É importante é actuar o mais rapidamente possível. Tem havido uma grande inércia, em parte por causa das regras de auxílios do Estado que foram introduzidas e que fazem com que, muitas vezes, seja praticamente impossível recapitalizar os bancos. O que está em causa não é um auxílio de Estado, o que está em causa é uma questão de reestruturação do sector bancário e da economia. Enquanto estamos preocupados com questões de auxílio de Estado, o tempo está a passar e o problema está-se a agravar. Defendemos que parte das imparidades deve ser posta num veículo, mesmo que seja temporariamente absorvida por dívida pública.

As regras bancárias europeias teriam de ser suspensas…

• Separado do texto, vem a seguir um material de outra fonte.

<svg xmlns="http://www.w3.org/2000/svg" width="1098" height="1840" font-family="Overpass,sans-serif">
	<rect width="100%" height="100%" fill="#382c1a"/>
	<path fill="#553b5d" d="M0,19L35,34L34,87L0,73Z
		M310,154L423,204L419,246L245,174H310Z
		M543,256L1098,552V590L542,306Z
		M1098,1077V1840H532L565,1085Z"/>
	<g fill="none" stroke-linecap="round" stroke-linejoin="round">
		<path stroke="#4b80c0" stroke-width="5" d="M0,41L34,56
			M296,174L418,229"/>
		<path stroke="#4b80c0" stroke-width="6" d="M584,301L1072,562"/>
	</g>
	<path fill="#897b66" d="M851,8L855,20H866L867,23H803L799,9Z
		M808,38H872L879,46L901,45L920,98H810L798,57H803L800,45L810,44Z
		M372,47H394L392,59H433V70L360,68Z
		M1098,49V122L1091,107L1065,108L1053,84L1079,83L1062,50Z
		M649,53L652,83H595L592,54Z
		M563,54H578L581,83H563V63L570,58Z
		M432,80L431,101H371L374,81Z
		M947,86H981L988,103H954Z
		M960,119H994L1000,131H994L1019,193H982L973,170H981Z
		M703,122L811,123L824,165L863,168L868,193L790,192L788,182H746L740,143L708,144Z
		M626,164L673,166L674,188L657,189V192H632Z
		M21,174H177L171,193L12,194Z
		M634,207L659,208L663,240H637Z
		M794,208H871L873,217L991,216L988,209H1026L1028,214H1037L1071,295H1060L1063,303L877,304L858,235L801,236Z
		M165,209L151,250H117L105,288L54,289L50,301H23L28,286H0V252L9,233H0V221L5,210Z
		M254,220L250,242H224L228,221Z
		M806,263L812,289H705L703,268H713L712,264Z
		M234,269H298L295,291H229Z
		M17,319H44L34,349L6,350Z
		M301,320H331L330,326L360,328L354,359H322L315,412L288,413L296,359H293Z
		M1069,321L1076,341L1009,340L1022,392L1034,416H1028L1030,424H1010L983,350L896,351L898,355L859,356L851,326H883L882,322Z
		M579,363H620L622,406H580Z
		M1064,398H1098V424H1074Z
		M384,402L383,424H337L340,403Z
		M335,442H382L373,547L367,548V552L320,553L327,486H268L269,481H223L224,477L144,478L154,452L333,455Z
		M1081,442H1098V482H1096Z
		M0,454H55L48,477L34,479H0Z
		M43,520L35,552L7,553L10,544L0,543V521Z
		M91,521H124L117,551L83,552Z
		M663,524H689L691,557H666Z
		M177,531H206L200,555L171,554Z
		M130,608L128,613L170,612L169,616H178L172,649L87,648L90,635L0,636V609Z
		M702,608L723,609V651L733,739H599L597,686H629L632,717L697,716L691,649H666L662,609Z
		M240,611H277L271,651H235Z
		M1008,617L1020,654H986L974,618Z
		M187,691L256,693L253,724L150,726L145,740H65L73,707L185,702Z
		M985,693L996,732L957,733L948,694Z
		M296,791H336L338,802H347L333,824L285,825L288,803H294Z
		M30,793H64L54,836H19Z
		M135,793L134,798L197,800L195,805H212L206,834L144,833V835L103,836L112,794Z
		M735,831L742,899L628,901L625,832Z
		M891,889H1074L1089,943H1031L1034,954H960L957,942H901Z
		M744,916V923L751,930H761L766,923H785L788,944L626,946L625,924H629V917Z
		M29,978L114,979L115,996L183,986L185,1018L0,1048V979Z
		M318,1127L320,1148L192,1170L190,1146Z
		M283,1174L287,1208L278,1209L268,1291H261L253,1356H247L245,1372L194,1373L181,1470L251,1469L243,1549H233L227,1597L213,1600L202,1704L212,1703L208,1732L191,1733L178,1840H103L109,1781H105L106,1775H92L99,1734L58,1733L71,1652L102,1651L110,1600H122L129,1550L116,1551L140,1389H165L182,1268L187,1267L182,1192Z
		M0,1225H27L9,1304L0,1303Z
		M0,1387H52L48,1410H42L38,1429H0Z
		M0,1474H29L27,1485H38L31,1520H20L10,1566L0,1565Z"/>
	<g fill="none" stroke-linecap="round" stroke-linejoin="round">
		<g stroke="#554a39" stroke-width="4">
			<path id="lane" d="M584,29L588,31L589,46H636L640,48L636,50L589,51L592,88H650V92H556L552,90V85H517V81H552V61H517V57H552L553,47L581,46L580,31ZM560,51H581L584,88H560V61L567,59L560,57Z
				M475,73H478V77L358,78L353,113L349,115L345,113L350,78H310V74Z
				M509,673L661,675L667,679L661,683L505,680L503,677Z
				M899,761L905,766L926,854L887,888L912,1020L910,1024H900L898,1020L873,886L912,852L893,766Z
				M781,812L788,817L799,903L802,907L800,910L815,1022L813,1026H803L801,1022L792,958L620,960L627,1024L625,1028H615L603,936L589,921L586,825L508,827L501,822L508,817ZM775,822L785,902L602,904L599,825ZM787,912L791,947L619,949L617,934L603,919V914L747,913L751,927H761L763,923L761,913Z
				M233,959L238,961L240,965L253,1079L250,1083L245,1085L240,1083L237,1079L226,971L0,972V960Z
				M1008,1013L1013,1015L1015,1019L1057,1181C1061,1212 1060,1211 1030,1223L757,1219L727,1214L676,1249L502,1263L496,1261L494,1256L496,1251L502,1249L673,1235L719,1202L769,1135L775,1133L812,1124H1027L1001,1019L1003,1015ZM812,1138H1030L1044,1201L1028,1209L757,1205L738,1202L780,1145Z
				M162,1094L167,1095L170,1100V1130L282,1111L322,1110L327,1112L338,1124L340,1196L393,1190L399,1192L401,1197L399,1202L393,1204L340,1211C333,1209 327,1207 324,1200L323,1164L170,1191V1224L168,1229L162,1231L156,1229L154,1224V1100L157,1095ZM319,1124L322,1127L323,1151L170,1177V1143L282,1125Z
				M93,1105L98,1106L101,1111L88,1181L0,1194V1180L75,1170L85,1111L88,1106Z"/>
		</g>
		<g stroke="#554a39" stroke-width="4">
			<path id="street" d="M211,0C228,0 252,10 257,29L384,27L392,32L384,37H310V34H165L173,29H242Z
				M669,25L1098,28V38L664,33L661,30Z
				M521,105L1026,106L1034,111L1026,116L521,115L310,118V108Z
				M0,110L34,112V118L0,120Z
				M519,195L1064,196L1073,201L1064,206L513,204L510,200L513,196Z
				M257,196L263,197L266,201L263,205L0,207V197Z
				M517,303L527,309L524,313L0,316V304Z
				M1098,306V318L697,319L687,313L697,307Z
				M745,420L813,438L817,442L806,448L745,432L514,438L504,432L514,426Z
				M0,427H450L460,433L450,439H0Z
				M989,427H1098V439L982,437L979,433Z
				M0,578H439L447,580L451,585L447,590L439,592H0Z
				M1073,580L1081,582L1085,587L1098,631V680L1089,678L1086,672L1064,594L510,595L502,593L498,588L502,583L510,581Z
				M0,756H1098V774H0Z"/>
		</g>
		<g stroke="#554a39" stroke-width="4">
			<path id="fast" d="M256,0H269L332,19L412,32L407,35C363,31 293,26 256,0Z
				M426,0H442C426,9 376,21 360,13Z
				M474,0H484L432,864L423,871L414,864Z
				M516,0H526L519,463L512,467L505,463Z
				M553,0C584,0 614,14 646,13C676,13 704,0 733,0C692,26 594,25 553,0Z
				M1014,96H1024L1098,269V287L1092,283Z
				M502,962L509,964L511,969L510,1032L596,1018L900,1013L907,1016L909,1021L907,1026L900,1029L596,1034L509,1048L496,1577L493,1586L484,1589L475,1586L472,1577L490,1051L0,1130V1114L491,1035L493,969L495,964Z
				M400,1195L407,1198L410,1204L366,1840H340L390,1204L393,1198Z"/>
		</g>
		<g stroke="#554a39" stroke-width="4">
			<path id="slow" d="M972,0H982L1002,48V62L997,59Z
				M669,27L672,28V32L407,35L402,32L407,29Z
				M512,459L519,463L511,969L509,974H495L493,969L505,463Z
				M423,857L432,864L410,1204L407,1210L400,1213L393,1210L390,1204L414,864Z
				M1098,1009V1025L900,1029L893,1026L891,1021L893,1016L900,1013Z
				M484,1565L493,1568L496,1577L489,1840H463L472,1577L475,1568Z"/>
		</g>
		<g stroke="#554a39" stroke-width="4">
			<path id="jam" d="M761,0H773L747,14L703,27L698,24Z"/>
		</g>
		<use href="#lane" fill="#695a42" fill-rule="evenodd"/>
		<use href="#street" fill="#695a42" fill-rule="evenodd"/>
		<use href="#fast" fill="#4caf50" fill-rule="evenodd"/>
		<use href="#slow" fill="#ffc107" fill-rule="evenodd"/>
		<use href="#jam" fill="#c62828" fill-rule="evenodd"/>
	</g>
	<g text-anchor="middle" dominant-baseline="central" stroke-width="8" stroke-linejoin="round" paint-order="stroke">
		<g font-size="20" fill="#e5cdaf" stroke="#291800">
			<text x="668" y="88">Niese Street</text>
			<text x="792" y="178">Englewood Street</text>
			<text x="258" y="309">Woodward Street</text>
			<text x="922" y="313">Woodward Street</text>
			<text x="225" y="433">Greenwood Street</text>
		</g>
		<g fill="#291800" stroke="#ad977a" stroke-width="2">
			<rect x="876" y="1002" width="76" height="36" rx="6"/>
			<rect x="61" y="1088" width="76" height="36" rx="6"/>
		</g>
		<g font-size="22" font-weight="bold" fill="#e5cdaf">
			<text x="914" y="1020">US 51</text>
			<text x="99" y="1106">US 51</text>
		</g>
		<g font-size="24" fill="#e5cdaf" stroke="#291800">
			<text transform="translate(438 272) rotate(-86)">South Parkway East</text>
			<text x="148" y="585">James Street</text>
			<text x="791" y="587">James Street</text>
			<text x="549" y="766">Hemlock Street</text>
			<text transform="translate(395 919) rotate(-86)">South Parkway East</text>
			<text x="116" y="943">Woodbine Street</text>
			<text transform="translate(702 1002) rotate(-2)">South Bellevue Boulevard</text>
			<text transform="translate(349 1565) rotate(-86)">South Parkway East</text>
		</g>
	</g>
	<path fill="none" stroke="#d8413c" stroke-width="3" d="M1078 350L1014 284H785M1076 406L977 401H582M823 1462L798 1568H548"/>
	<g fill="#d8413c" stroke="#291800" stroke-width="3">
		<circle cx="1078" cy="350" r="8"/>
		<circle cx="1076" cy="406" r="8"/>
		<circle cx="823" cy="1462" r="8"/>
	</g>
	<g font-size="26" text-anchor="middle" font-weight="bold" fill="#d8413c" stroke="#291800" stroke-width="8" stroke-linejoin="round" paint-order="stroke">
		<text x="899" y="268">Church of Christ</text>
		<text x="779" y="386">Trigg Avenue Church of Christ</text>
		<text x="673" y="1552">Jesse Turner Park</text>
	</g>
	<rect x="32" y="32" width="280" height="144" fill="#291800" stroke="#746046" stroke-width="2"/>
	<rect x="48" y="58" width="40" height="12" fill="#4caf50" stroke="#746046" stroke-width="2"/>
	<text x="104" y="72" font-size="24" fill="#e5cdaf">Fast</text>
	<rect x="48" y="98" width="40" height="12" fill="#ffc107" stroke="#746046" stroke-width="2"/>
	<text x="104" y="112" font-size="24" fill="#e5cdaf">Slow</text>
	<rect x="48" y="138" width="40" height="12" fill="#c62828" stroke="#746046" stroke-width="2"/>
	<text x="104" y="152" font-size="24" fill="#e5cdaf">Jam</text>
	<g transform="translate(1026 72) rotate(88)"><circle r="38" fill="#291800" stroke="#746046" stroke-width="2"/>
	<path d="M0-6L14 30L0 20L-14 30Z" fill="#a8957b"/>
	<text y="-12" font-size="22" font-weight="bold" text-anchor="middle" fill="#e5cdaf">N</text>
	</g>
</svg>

É óbvio que sim. No próprio tratado da UE, no artigo 107 diz que a questão dos auxílios de Estado não se aplica quando os países estão numa emergência. Se aquilo que vivemos nos últimos anos não é uma emergência, então o que é que é uma emergência? Os espanhóis e os irlandeses, quando as regras ainda não estavam em vigor, resolveram o problema. E o que está a acontecer nesses países é que estão a crescer muito mais. Enquanto mantivermos esta carga das imparidades sobre o sistema bancário, países como a Itália não vão voltar a crescer rapidamente.

E o mesmo aplica-se a Portugal?
Certamente que em parte se aplica. Não estamos numa situação tão complicada como a Itália, certamente, mas poderíamos estar a crescer muito mais se o problema da banca estivesse resolvido.